Themes: Digital Libraries

What do we mean by digital libraries?

Libraries are a key component of the information infrastructure which underpins modern life. The provide a essential resource for the public and the specialist for reference and for research.

However, the environment for libraries is changing. The cost of buying and archiving books and journals is increasing, and the amount of space required to provide physical collections based on paper is becoming so great that only a few national collections can accommodate more than a fraction of the total output. At the same time, the use of digital media has enabled the production of material electronically economically and with much smaller space constraints. at the same time the near universal availability of high-speed networks with the WWW has revolutionised the distribution and access of information resources to anywhere in the world. Together these givce an opportunity to reinvent the library as a digital library, a library which is largely defined by its provision of resources using digital media, and providing online access to those resources.

Digital libraries also offer the opportunity for the library to reconsider its function. Traditionally, libaries have collected publications generated by publishers, and catalogued them so that they can be retrieved in a systematic fashion. In a university or research organisation, they have typically supplied subject specialists to assist users to find the relevant resources. In a world of digital libraries, this function can be reconsidered, and two major functions are now possible:Information gathering, and Information Publication

Information gathering.

This is the traditional role of the library; gathering and cataloguing resources for archiving and use by the users of the library.

This traditional role remains, but with a change of emphasis away from the storage and cataloguing of physical resources, to the provision of access to reources (they are not necessarily physically moved) and the addition of electronic, searchable catalogues so that users can electronically locate the relevant resources.

For information gathering in digital libraries, the major issue is how to locate material from amongst the very large amount available either in free or subscription repositories, those which are most relevant to the users in the organisation; that is how to narrow down the search accurately to provide the most relevant and only the most relevant publications.

Information publishing.

The library also has the opportunity of becoming the channel by which the organisation disseminates its results to the world.

In this role, the library takes on one of the traditional roles of the publisher in spreading the word of the output of the organisation. Publishers will certainly likely to continue to play their role, typically as a mark of quality through peer review. But through movements such as the Open Archive Initiative http://www.openarchives.org/, institutes are increasing preserving and disseminating their own publications.
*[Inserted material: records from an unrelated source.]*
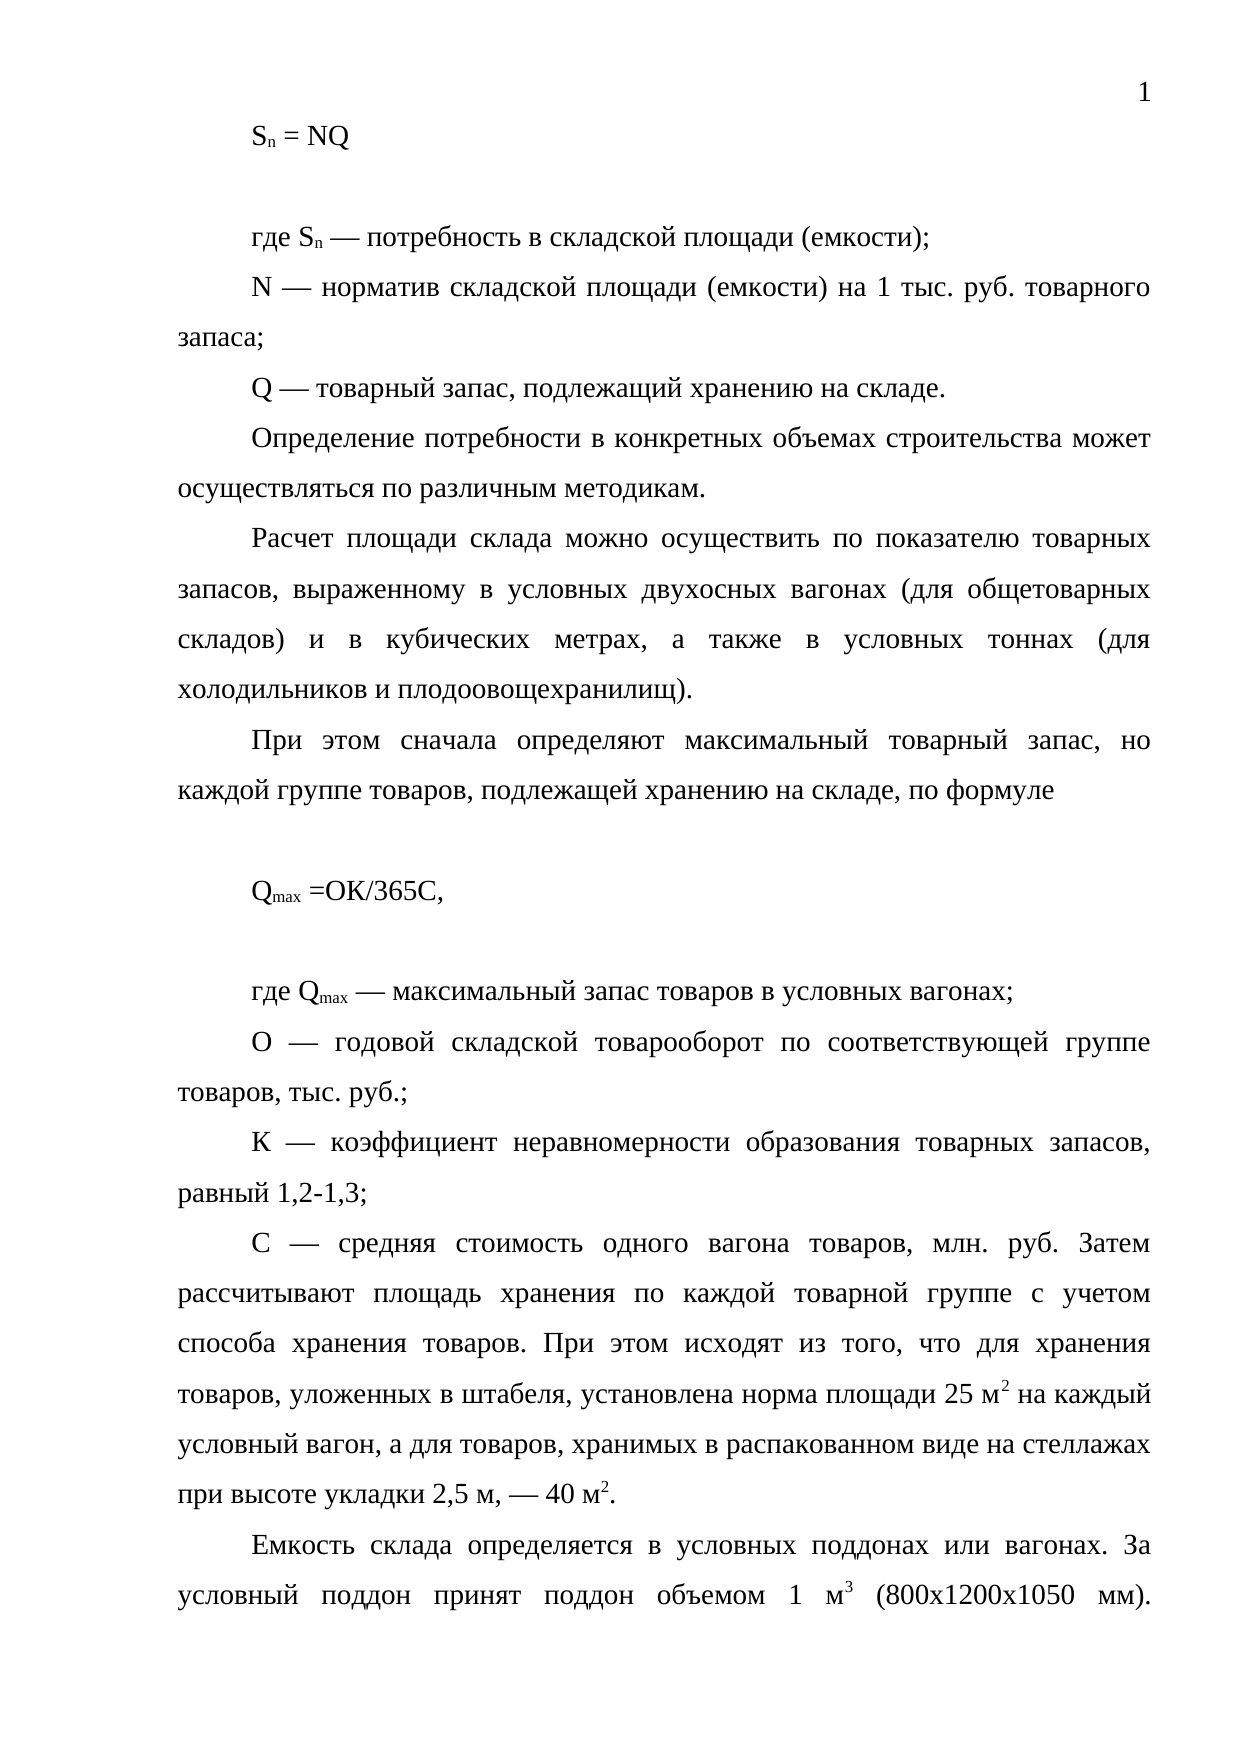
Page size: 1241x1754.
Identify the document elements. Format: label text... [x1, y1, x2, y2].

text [177, 1527, 1152, 1611]
text Q — товарный запас, подлежащий хранению на складе. [177, 370, 1152, 403]
text О — годовой складской товарооборот по соответствующей группе товаров, тыс. руб.; [177, 1024, 1152, 1108]
text Определение потребности в конкретных объемах строительства может осуществляться по различным методикам. [177, 420, 1152, 504]
text N — норматив складской площади (емкости) на 1 тыс. руб. товарного запаса; [177, 269, 1152, 353]
text С — средняя стоимость одного вагона товаров, млн. руб. Затем рассчитывают площадь хранения по каждой товарной группе с учетом способа хранения товаров. При этом исходят из того, что для хранения товаров, уложенных в штабеля, установлена норма площади 25 м2 на каждый условный вагон, а для товаров, хранимых в распакованном виде на стеллажах при высоте укладки 2,5 м, — 40 м2. [177, 1225, 1152, 1510]
text При этом сначала определяют максимальный товарный запас, но каждой группе товаров, подлежащей хранению на складе, по формуле [177, 722, 1152, 806]
text где Qmax — максимальный запас товаров в условных вагонах; [177, 973, 1152, 1007]
text Qmax =ОК/365С, [177, 873, 1152, 906]
text К — коэффициент неравномерности образования товарных запасов, равный 1,2-1,3; [177, 1124, 1152, 1208]
text где Sn — потребность в складской площади (емкости); [177, 219, 1152, 252]
text Расчет площади склада можно осуществить по показателю товарных запасов, выраженному в условных двухосных вагонах (для общетоварных складов) и в кубических метрах, а также в условных тоннах (для холодильников и плодоовощехранилищ). [177, 521, 1152, 705]
text Sn = NQ [177, 118, 1152, 152]
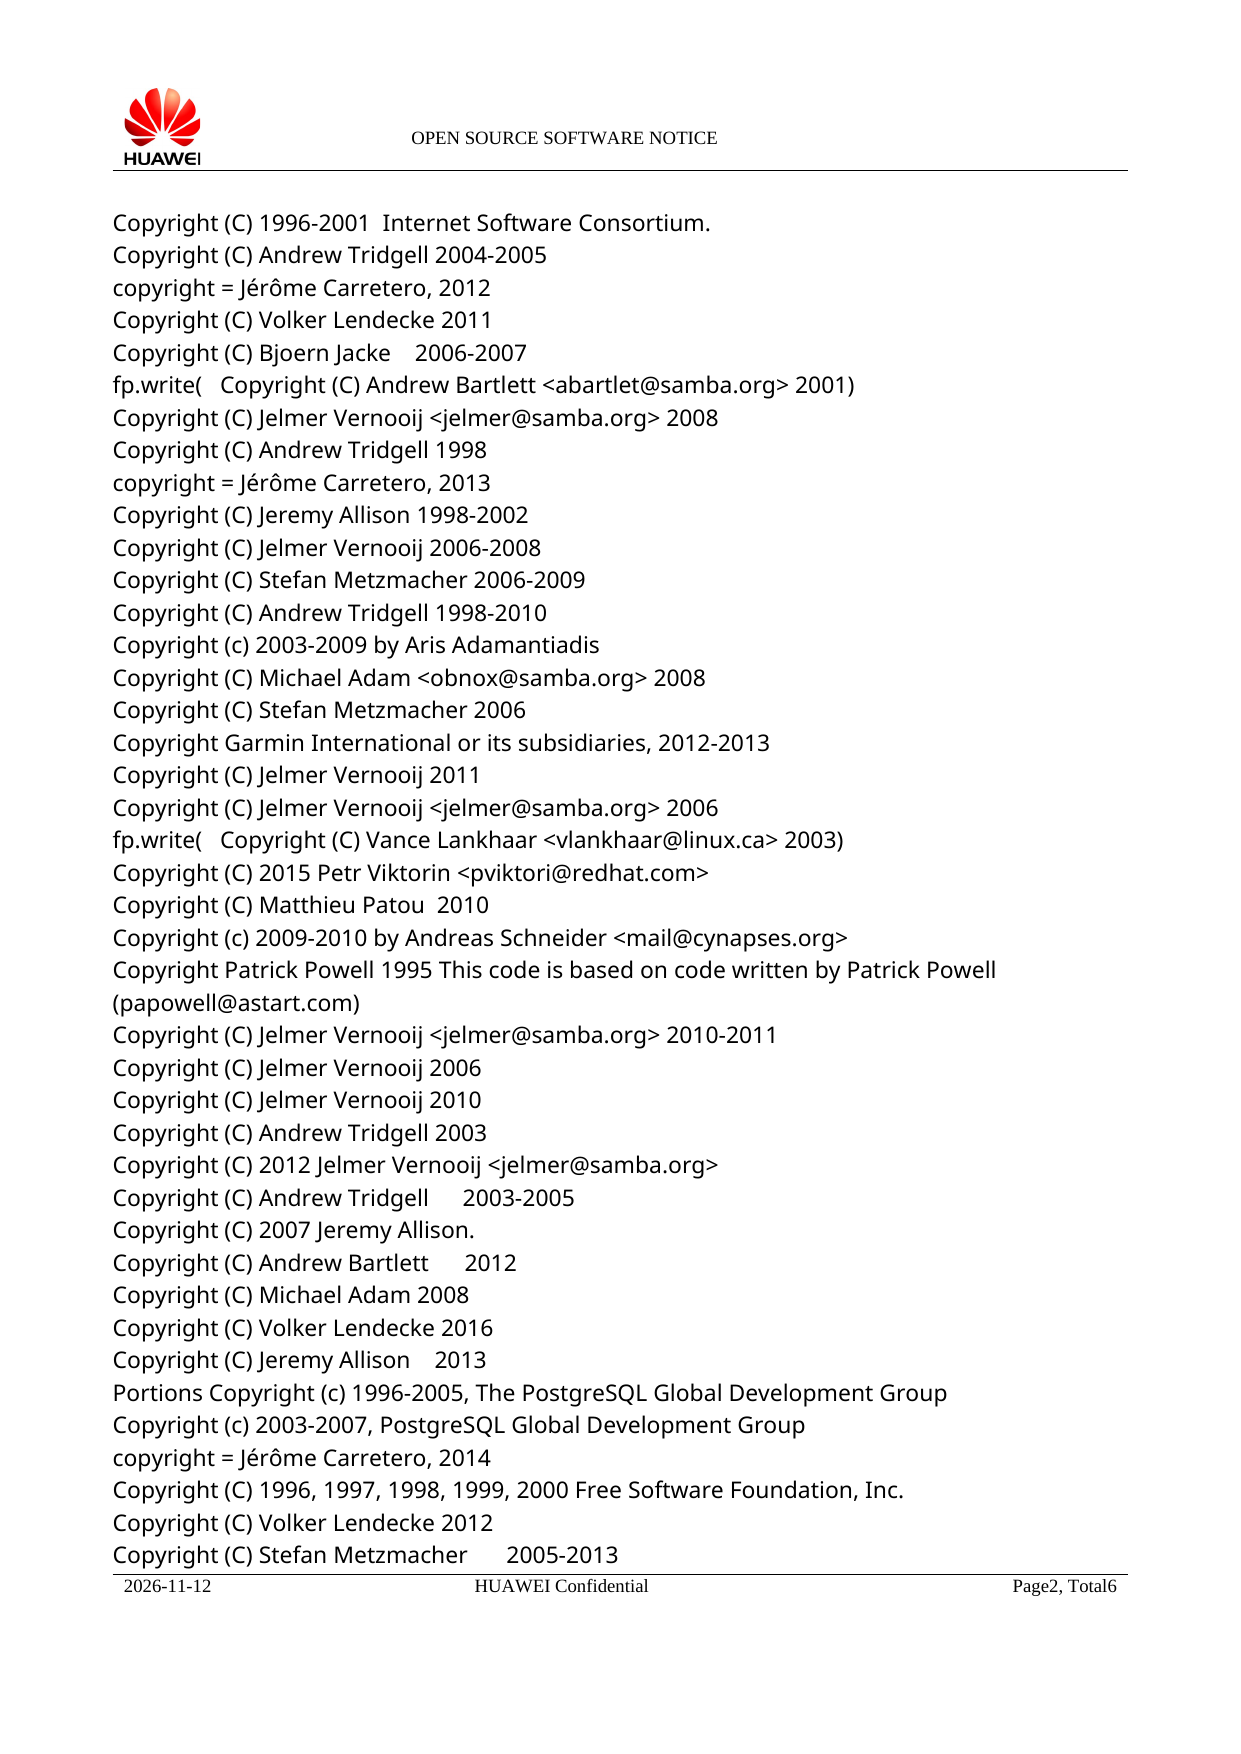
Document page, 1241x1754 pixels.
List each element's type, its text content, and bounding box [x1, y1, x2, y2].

picture [124, 88, 201, 165]
text Portions Copyright (c) 1994, The Regents of the University of California Copyright (C) Jelmer Vernooij <jelmer@samba.org> 2007 Copyright (C) Stefan Metzmacher 2005 Copyright Garmin International or its subsidiaries, 2018 Copyright (C) Andrew Tridgell 2007 Copyright (C) Jelmer Vernooij 2005 Copyright (c) 2009 Aleksandar Kanchev Copyright (C) Stefan Metzmacher 2013 copyright = Alibek Omarov, 2019 Copyright (C) Stefan Metzmacher 2009 Copyright (C) Stefan Metzmacher 2014 Copyright (C) Jeremy Allison 2013 Copyright (C) Jeremy Allison 1998-2005 Copyright (C) Jeremy Allison 2013 Copyright (C) Timur Bakeyev 2005 Copyright (C) Jelmer Vernooij 2005-2008 Copyright (C) Andrew Tridgell 2004 </para> Copyright (C) Andrew Tridgell 2003-2006 Copyright (C) Andrew Bartlett <abartlet@samba.org> 2016 Copyright (C) 1996-2001 Internet Software Consortium. Copyright (C) Andrew Tridgell 2004-2005 copyright = Jérôme Carretero, 2012 Copyright (C) Volker Lendecke 2011 Copyright (C) Bjoern Jacke 2006-2007 fp.write( Copyright (C) Andrew Bartlett <abartlet@samba.org> 2001) Copyright (C) Jelmer Vernooij <jelmer@samba.org> 2008 Copyright (C) Andrew Tridgell 1998 copyright = Jérôme Carretero, 2013 Copyright (C) Jeremy Allison 1998-2002 Copyright (C) Jelmer Vernooij 2006-2008 Copyright (C) Stefan Metzmacher 2006-2009 Copyright (C) Andrew Tridgell 1998-2010 Copyright (c) 2003-2009 by Aris Adamantiadis Copyright (C) Michael Adam <obnox@samba.org> 2008 Copyright (C) Stefan Metzmacher 2006 Copyright Garmin International or its subsidiaries, 2012-2013 Copyright (C) Jelmer Vernooij 2011 Copyright (C) Jelmer Vernooij <jelmer@samba.org> 2006 fp.write( Copyright (C) Vance Lankhaar <vlankhaar@linux.ca> 2003) Copyright (C) 2015 Petr Viktorin <pviktori@redhat.com> Copyright (C) Matthieu Patou 2010 Copyright (c) 2009-2010 by Andreas Schneider <mail@cynapses.org> Copyright Patrick Powell 1995 This code is based on code written by Patrick Powell (papowell@astart.com) Copyright (C) Jelmer Vernooij <jelmer@samba.org> 2010-2011 Copyright (C) Jelmer Vernooij 2006 Copyright (C) Jelmer Vernooij 2010 Copyright (C) Andrew Tridgell 2003 Copyright (C) 2012 Jelmer Vernooij <jelmer@samba.org> Copyright (C) Andrew Tridgell 2003-2005 Copyright (C) 2007 Jeremy Allison. Copyright (C) Andrew Bartlett 2012 Copyright (C) Michael Adam 2008 Copyright (C) Volker Lendecke 2016 Copyright (C) Jeremy Allison 2013 Portions Copyright (c) 1996-2005, The PostgreSQL Global Development Group Copyright (c) 2003-2007, PostgreSQL Global Development Group copyright = Jérôme Carretero, 2014 Copyright (C) 1996, 1997, 1998, 1999, 2000 Free Software Foundation, Inc. Copyright (C) Volker Lendecke 2012 Copyright (C) Stefan Metzmacher 2005-2013 Copyright (C) Stefan Metzmacher 2005-2009 Copyright (C) Andrew Tridgell 1992-1998 Copyright (C) Jeremy Allison 2007. Copyright (C) Jeremy Allison 2007 Copyright (C) Jelmer Vernooij 2007 Copyright (C) Volker Lendecke 2018 Copyright (C) Herb Lewis 2003 Copyright (c) 2014 Andreas Schneider <asn@samba.org> Copyright (C) Jeremy Allison 2015 Copyright (C) Volker Lendecke 2008 Copyright (C) Andrew Tridgell 2004 Copyright (C) Stefan Metzmacher 2005-2009 Copyright (C) Petr Viktorin 2015 Copyright (C) Andrew Tridgell 2005 [112, 206, 1128, 1571]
For information publishing via libraries, the main issue is how to provide information on the publications stored in the institutional repository so that they can be accessed by the maximum number of the relevant readership (for example typically for research publications this would be other researchers in the field; for other publications there is also the most relevant target audience. Thus the problem is one of providing accurate catalogue data which can be searched by other users and their agents.

How does the semantic web help?

The key aspect for the Digital Library community is the provision of shared catalogues which can be published and browsed. This requires the use of common metadata to describe the fields of the catalogue, (such as author, title, date, publisher); and common controlled vocabulary to allow subject indentifiers to be assigned to publications.

By publishing controlled vocabularies in one place, which can then be accessed by all users across the Web, then library catalogues can use the same web-accessible vocabularies to catalogue their publications, marking them using the most relevant terms from the most relevant thesauri for the domain of interest. Then search engines can use the same vocabularies to control and refine their search to ensure that the most relevant items of information are returned to the user.

The semantic web offers relevant standards and approaches that can help with these problems. It offers open standards that can enable vendor neutral solutions, it offers a useful flexibility (structured and semi-structured, formal and informal, open extensibility) and it helps to support decentralized solutions where that is appropriate. Thus RDF can be used as a common interchange format for catalogue metadata and shared vocabulary, which can be used by all libraries and search engines across the Web.

Whilst other formats can be used as well, RDF does have some advantages. It is a generic open standard whereas many alternatives are either proprietary or specific to a particular domain. It standardizes the data model (together with a serialization syntax) whereas alternatives such as direct use of XML focus on the document syntax. By breaking down information into small independent units (triples) and using global identifiers for all objects/properties/types (URIs) it becomes possible to integrate information from several sources by simply concatenating the sets of the triples and following the new relations. The data model is sufficiently simple and makes sufficiently few assumptions that it be used to express both structured and semi-structured data making integration across heterogeneous sources more straightforward.

SWADE resources relevant to this problem

Thesaurus formats and demonstrators

The main place to begin for the Digital Library community in the SWAD-Europe project is the SWAD-Europe Thesaurus Activity. Here, we provide a set of standard formats and tools for describing controlled vocabularies and classifications called the Simple Knowledge Organistion System (SKOS). We also provide some sample thesauri which use these formats, and some demonstration software to allow people and programs to browse and select terms from a thesuaus across the web.